Can anyone explain this probability law to me?

Question

I have difficult to understand the following law. Can anyone explain it to me using a simple example that can be understood by an 8th grade student.

Let $A_1, A_2, \ldots, \text{ and } A_n$ be mutually exclusive and exhaustive events. Then for any other event $B$

$$P(B)=P(A_1B_1) + P(A_2B_2) + \cdots + P(A_nB_n) \enspace. $$

I assume that $P(A_1B_1)$ is the same as $P(A_1 \cap B_1)$, right? Also, what are $B_1$, $B_2$, $\ldots$, $B_n$? I read information on law of total probability in Wikipedia. It is too hard for me to understand.

Answer 1

Law of total probability easily appeals to intuition and not difficult to understand. Let $A$ be the statement (an event) that some email I receive tomorrow will invite me for a party. Let $B_1, B_2, B_3$ denote the events that an email I received was sent (1) before breakfast (2) between breakfast and lunch (3) after lunch.

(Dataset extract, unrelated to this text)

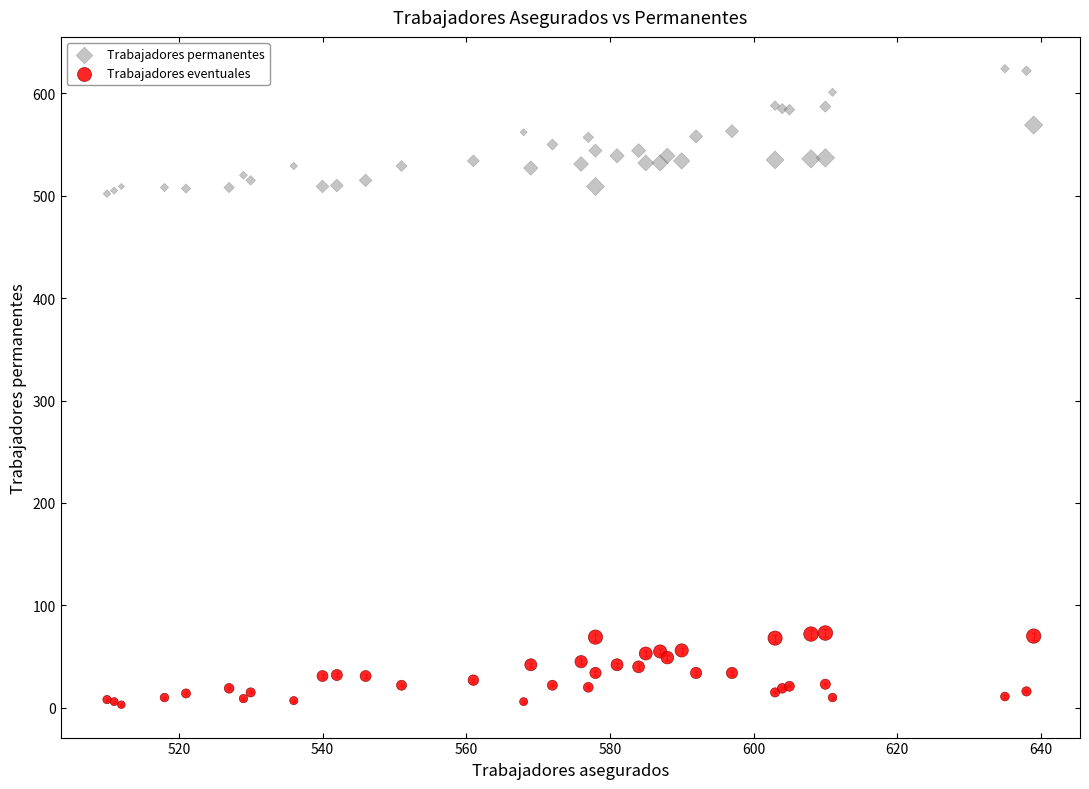

Which series contains the lowest Y value?

Trabajadores eventuales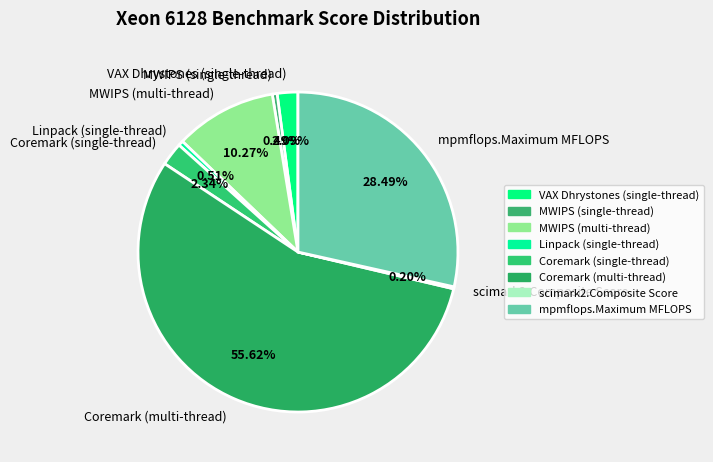

Approximately how many times larger is the value at Coremark (multi-thread) compared to Coremark (single-thread)?

23.8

Now as the 3 cases of time durations are exclusive and cover all possibilities.

So the prob of email invitation for a party is the sum of probability of email invitation sent before breakfast plus probability of email invitation sent between breakfast and lunch plus probability of email invitation sent after lunch.

Answer 2

My guess is the book is wrong. We need for the sets that we break $B$ up into to "partition" the original set $B$. That is, we need to be sure that when we split $B$ we have sets $\{B_i\}_{i=1}^n$ such that $$B = \bigcup_{i=1}^n B_i \text{ and } B_i \cap B_j = \emptyset, i \neq j.$$ The reasons we do that are so that we can split up the probability of $B$ into simpler pieces. By the equality in the sets, we have that $$P(B) = P\left(\bigcup_iB_i\right)$$ and by the mutual exclusivity, we can break up the union into a summation, i.e., $$P\left(\bigcup_iB_i\right) = \sum_iP(B_i)$$ (see https://en.wikipedia.org/wiki/Mutual_exclusivity for details). Now, this works for any sets $B_i$ that partition $B$. In particular, we can consider sets which partition our ENTIRE sample space, let's call our sample space $S$ and this partition of $S$ would be $\{A_i\}_{i=1}^n$ where $$S = \bigcup_iA_i.$$ I'm not sure how familiar you are with basic set theory, but we can now consider the intersections $B\cap A_i.$ Since, for any element in $B$, we know that it must fall in some set $A_i$ (because these cover the entire sample space), we have that $$B = \bigcup_iBA_i.$$ Therefore, we can compute the probability of $B$ using the identity I listed above. Namely, $$P(B) = P\left(\bigcup_iBA_i\right) = \sum_iP(BA_i).$$

So what is a practical example of this. Let's say that we wanted to know the probability that people are unhealthy, call this $P(B)$, but we only had a survey to determine this probability from. In particular, the survey asks: (1), do you see a doctor, and (2) are you healthy. The results are given that 1000 people were surveyed and 300 people answered that they see a doctor and are unhealthy and 100 people answered that they do not see a doctor and are unhealthy. Now, because we have that everybody either sees a doctor or does not see a doctor, these sets cover the entire sample space, i.e., if $A_1 := \text{sees doctor}$ and $A_2 := \text{doesn't see doctor}$ then $S = A_1 \cup A_2.$ Additionally, a person can't see a doctor AND not see a doctor, i.e., $A_1 \cap A_2 = \emptyset$. So we have that these two sets partition the entire sample space. So, in order to find $P(B)$ we can instead consider $$P(B) = P(BA_1)+P(BA_2) = \frac{300}{1000} + \frac{100}{1000} = \frac{2}{5}.$$